Democracy for America a d’abord été le mouvement d’Howard Dean, le candidat malheureux à l’investiture démocrate en 2004. Ancien gouverneur du Vermont, résolument hostile à la guerre en Irak, M. Dean avait été le premier à utiliser l’Internet pour récolter des fonds sur une grande échelle (au dernier trimestre 2003, il avait recueilli 15millions de dollars : la presse avait alors parlé de “révolution”).
700 000 MEMBRES DANS 50 ETATS
Après l’échec de novembre, Howard Dean a réussi à s’installer à la tête du parti, grâce au soutien de sa jeune garde. C’est son frère, Jim Dean, qui a repris Democracy for America. Tous les deux ont pour objectif d’asseoir le parti dans les 50 Etats, au lieu de considérer que les endroits fortement républicains sont perdus d’avance et que rien ne sert d’y dépenser de l’argent. Après les primaires, Barack Obama a aussi adopté cette stratégie tous azimuts. “Obama poursuit le travail qui avait été entrepris par Howard Dean, notamment en amenant de nouveaux votants dans le processus électoral”, dit Arshad Hasan. Democracy for America compte maintenant 700 000 membres et 850 groupes, répartis dans les 50 Etats.
En quatre ans, le mouvement a formé 16 000 futurs élus ou directeurs de campagne lors de week-ends de “candidature clés en main”. Pour 60 dollars, les intéressés bénéficient des conseils de consultants nationaux que les campagnes paient habituellement très cher. “On a beaucoup parlé du fait que la campagne de Barack Obama est très bien organisée, mais il se trouve aussi que les activistes sont beaucoup plus malins et expérimentés, explique Jim Dean. En 2003, je me souviens de discussions d’une demi-heure pour savoir si on devait former un comité d’action politique pour faire 100 photocopies !”
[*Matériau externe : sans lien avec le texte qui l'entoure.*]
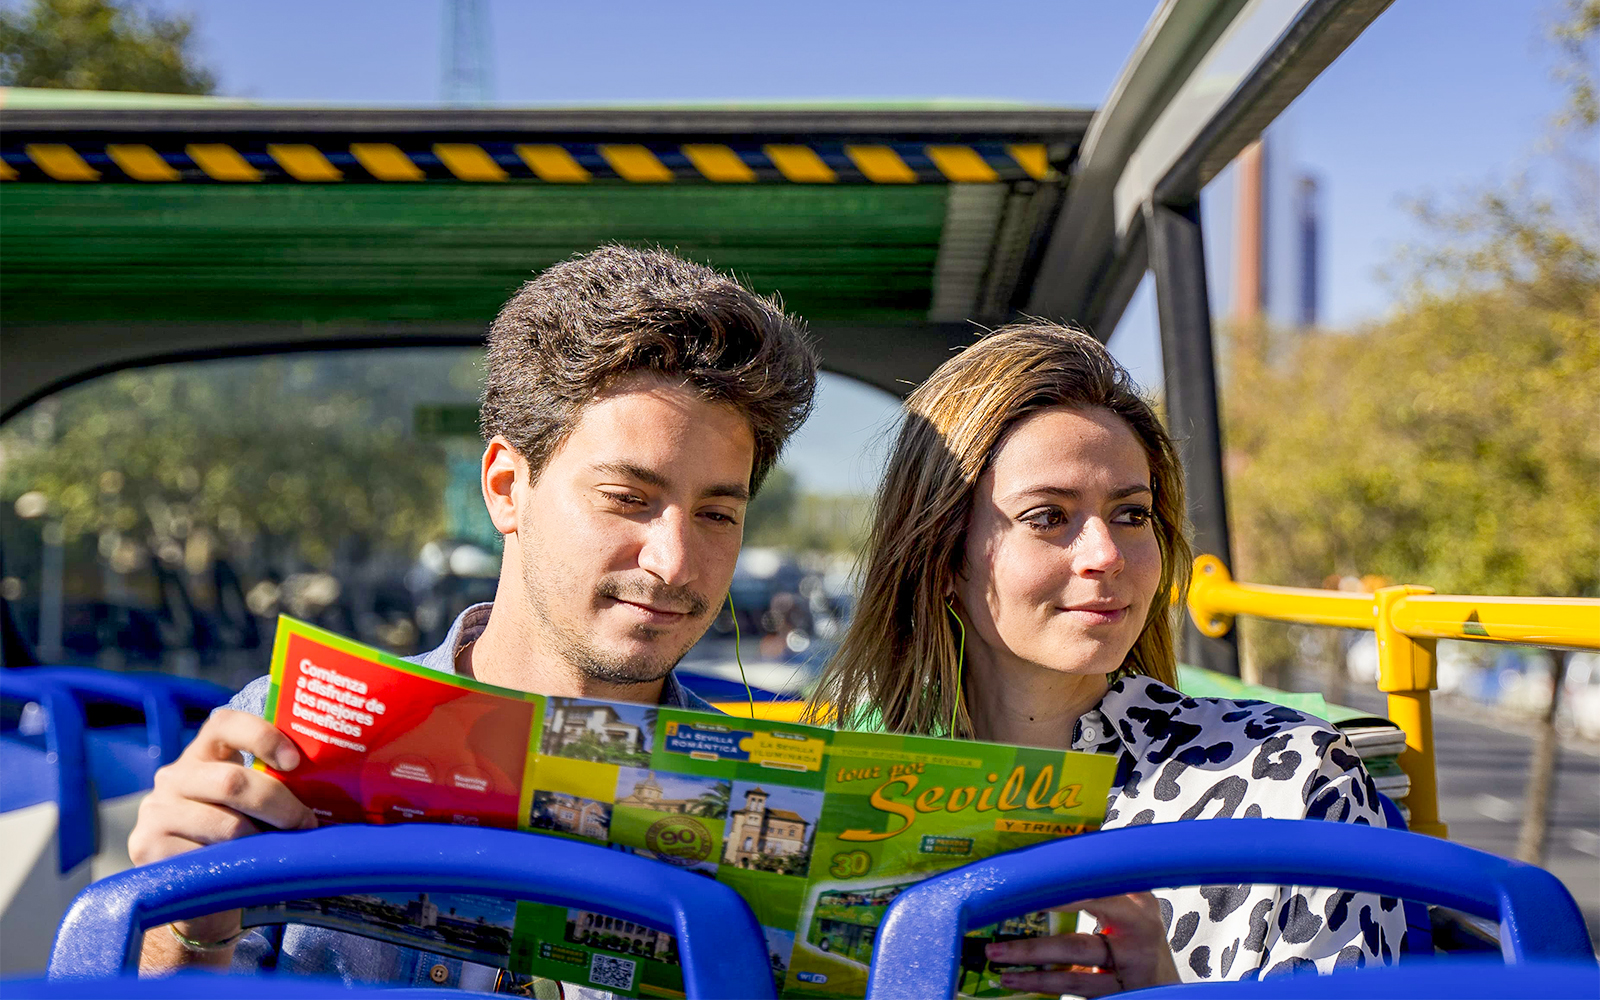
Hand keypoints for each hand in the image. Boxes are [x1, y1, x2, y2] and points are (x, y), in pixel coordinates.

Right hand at [129, 708, 316, 964]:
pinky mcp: (148, 848)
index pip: (225, 724)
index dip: (262, 736)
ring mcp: (156, 812)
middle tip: (306, 823)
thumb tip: (337, 781)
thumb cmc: (240, 842)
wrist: (197, 897)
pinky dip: (237, 864)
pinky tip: (247, 870)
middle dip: (279, 804)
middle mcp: (173, 777)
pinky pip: (206, 856)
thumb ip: (273, 785)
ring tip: (280, 851)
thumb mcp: (252, 806)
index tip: (295, 761)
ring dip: (263, 840)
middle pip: (232, 781)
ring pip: (225, 824)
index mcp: (202, 754)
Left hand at [984, 892, 1180, 996]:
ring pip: (1073, 976)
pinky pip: (1074, 990)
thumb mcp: (1137, 901)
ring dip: (1031, 971)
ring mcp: (1124, 974)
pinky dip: (1042, 985)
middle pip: (1078, 946)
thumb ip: (1108, 878)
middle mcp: (1134, 942)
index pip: (1096, 897)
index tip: (1028, 891)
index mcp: (1137, 909)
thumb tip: (1072, 841)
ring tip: (997, 961)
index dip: (1061, 896)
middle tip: (996, 943)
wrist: (1167, 984)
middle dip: (1034, 948)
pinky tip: (1016, 980)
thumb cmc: (1142, 936)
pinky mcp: (1115, 995)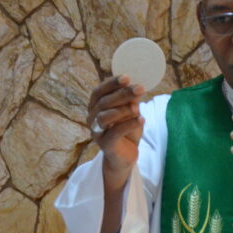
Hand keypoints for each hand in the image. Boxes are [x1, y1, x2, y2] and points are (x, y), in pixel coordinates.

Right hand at [89, 76, 144, 193]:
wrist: (125, 155)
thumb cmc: (126, 129)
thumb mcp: (131, 112)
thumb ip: (131, 101)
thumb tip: (137, 87)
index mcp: (95, 106)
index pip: (99, 91)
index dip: (111, 84)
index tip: (126, 77)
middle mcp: (92, 118)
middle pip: (103, 103)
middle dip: (122, 94)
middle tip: (139, 89)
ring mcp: (96, 132)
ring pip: (105, 117)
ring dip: (123, 110)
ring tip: (138, 108)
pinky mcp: (105, 145)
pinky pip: (114, 133)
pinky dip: (129, 125)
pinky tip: (141, 120)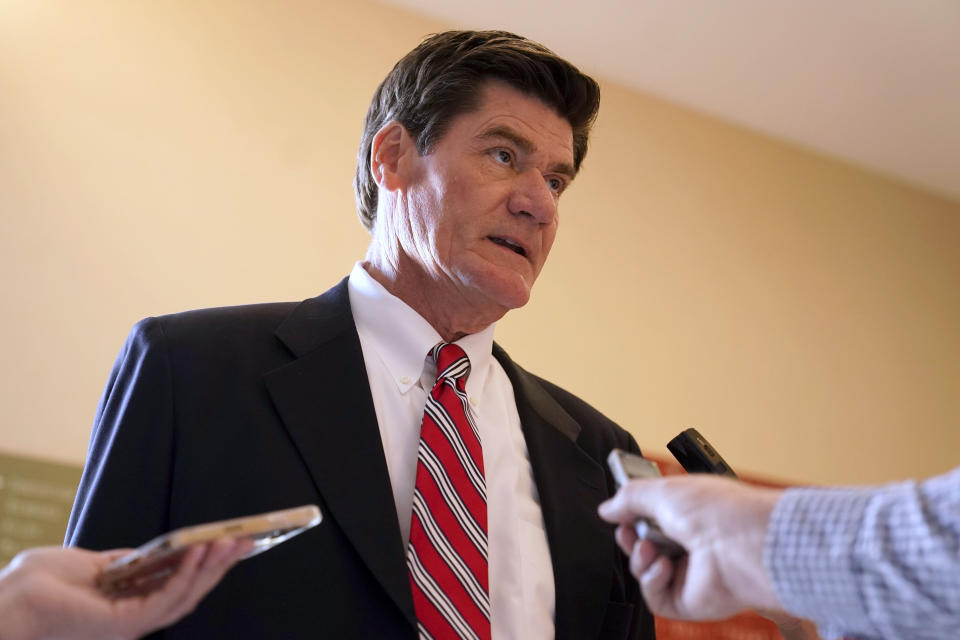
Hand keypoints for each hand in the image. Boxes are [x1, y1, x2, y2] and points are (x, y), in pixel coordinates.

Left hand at [0, 538, 251, 639]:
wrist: (4, 603)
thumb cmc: (33, 585)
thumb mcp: (86, 564)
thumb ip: (122, 562)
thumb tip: (156, 552)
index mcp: (125, 605)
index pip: (175, 585)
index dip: (205, 565)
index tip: (230, 542)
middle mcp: (132, 619)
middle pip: (188, 593)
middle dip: (219, 566)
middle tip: (247, 541)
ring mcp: (129, 625)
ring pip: (184, 598)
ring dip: (210, 569)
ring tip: (231, 542)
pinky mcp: (123, 626)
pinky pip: (165, 600)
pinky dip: (186, 575)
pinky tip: (199, 553)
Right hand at [598, 475, 783, 620]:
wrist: (744, 544)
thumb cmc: (715, 511)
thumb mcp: (663, 491)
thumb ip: (630, 498)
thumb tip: (607, 509)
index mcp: (690, 514)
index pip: (652, 517)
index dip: (633, 515)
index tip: (620, 511)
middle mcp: (690, 544)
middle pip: (644, 545)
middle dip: (630, 538)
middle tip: (628, 531)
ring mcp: (690, 574)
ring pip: (645, 571)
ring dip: (639, 559)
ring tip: (649, 549)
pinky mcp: (690, 601)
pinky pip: (655, 597)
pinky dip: (651, 581)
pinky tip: (663, 568)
Jim Dean et ses amis pensent déjà à l’après-élection. Ils savent qu’à Washington les élus sont des proies faciles pour les lobbies. “Tous les nouveaux le racontent : dès leur premier jour, ils ont rencontré un lobbyiste qui leur a tendu une carte de visite en leur disant : je veux organiser une réunion de collecte de fonds pour vous!” Democracy for America veut mettre en place un “système de soutien” qui montre aux élus qu’ils “n’ont plus besoin d’écouter” les lobbyistes. Jim Dean prévoit que la bataille sera rude. “La couverture médicale pour tous, ça ne va pas être facile. On ne pourra pas se contenter d’envoyer des e-mails au Congrès. Il va falloir qu’on se montre là-bas.” Sur la guerre en Irak, il prévoit aussi qu’il faudra “pousser les élus à prendre des risques et à dire : ça suffit. On s’en va. On ramène les troupes à la maison”. A cinq mois des élections, les citoyens-lobbyistes se préparent déjà à envahir Washington.